WORK ORDER | A faithful transcription of all the data, images excluded, is the required answer.

═════ PROVIDED DATA ═════

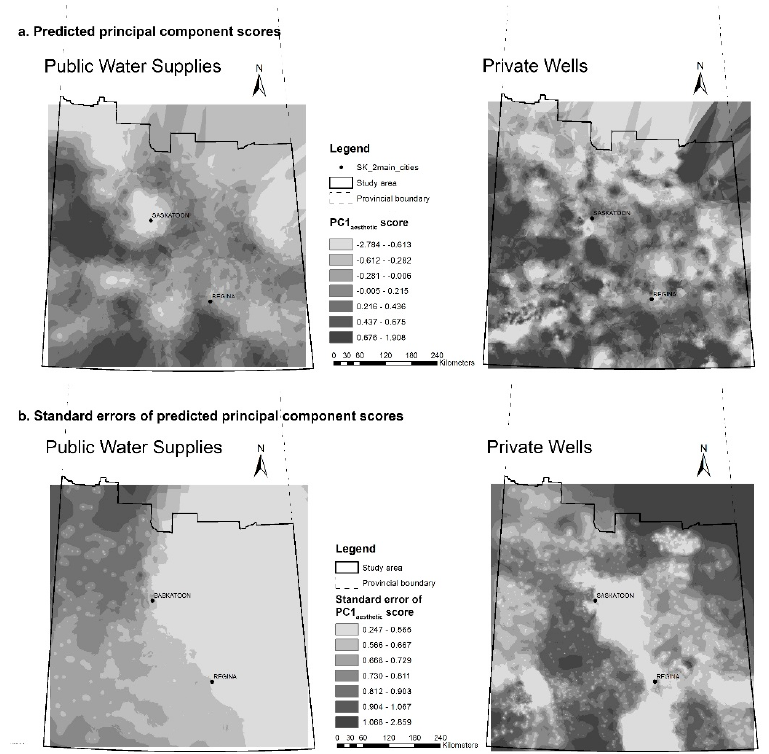
Figure A12. ( a ) Predicted PC1 aesthetic scores for public water supplies and private wells in study area; and ( b ) the corresponding prediction standard errors.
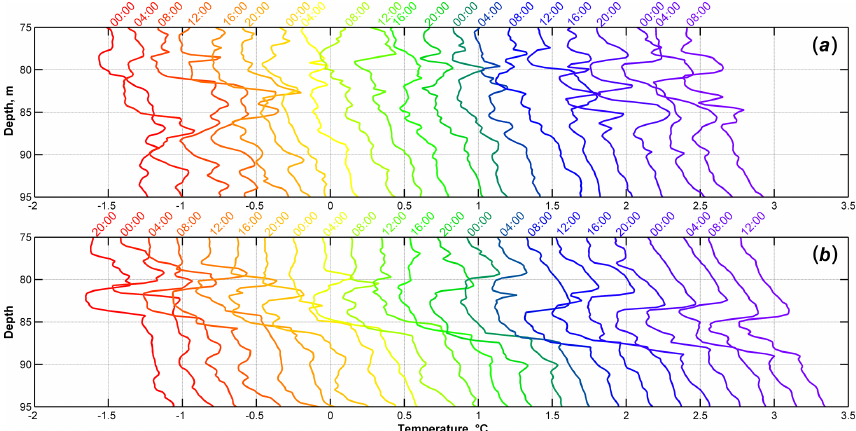
Figure 8. The evolution of intrusive layers within 75–95m depth during events (a) A (DOY 113–116.5) and (b) B (DOY 116.5–120). Each profile is offset 0.2 ◦ C from its neighbour, starting from the first profile.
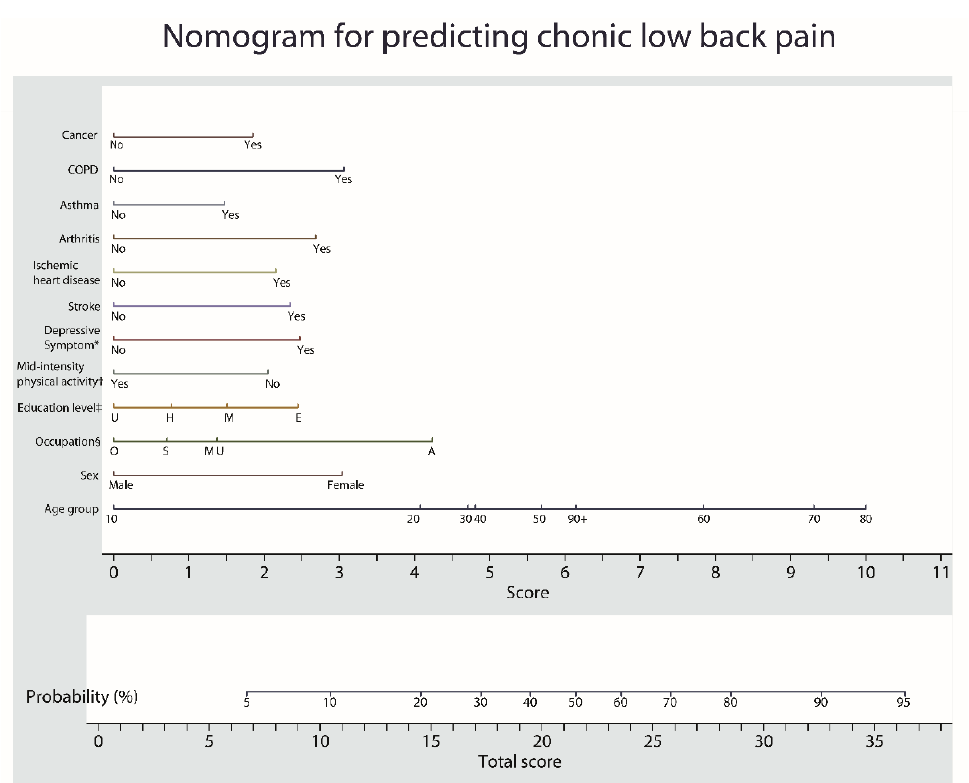
Figure 4. Nomogram for predicting chronic low back pain based on the risk factors. The value of each risk factor is respectively loaded on each variable axis (the 1st–12th lines), and a line is drawn downwards to determine the number of points received for each variable (the 13th line). Then, the sum of these numbers is located on the total points axis (the last line), and a line is drawn upwards to the risk probability axis to determine the likelihood of chronic low back pain. COPD, chronic obstructive pulmonary disease. * Depressive symptom was defined as individuals in this survey who felt sad or had a depressive symptom for two consecutive weeks during the past year. † Mid-intensity physical activity was defined as mid-intensity physical activity for 5 or more days per week for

═════

RESPONSE FOR THIS EXERCISE |
Figure A12. ( a ) Predicted PC1 aesthetic scores for public water supplies and private wells in study area; and ( b ) the corresponding prediction standard errors.
Figure 8. The evolution of intrusive layers within 75–95m depth during events (a) A (DOY 113–116.5) and (b) B (DOY 116.5–120). Each profile is offset 0.2 ◦ C from its neighbour, starting from the first profile.
Figure 4. Nomogram for predicting chronic low back pain based on the risk factors. The value of each risk factor is respectively loaded on each variable axis (the 1st–12th lines), and a line is drawn downwards to determine the number of points received for each variable (the 13th line). Then, the sum of these numbers is located on the total points axis (the last line), and a line is drawn upwards to the risk probability axis to determine the likelihood of chronic low back pain. COPD, chronic obstructive pulmonary disease. * Depressive symptom was defined as individuals in this survey who felt sad or had a depressive symptom for two consecutive weeks during the past year. † Mid-intensity physical activity was defined as mid-intensity physical activity for 5 or more days per week for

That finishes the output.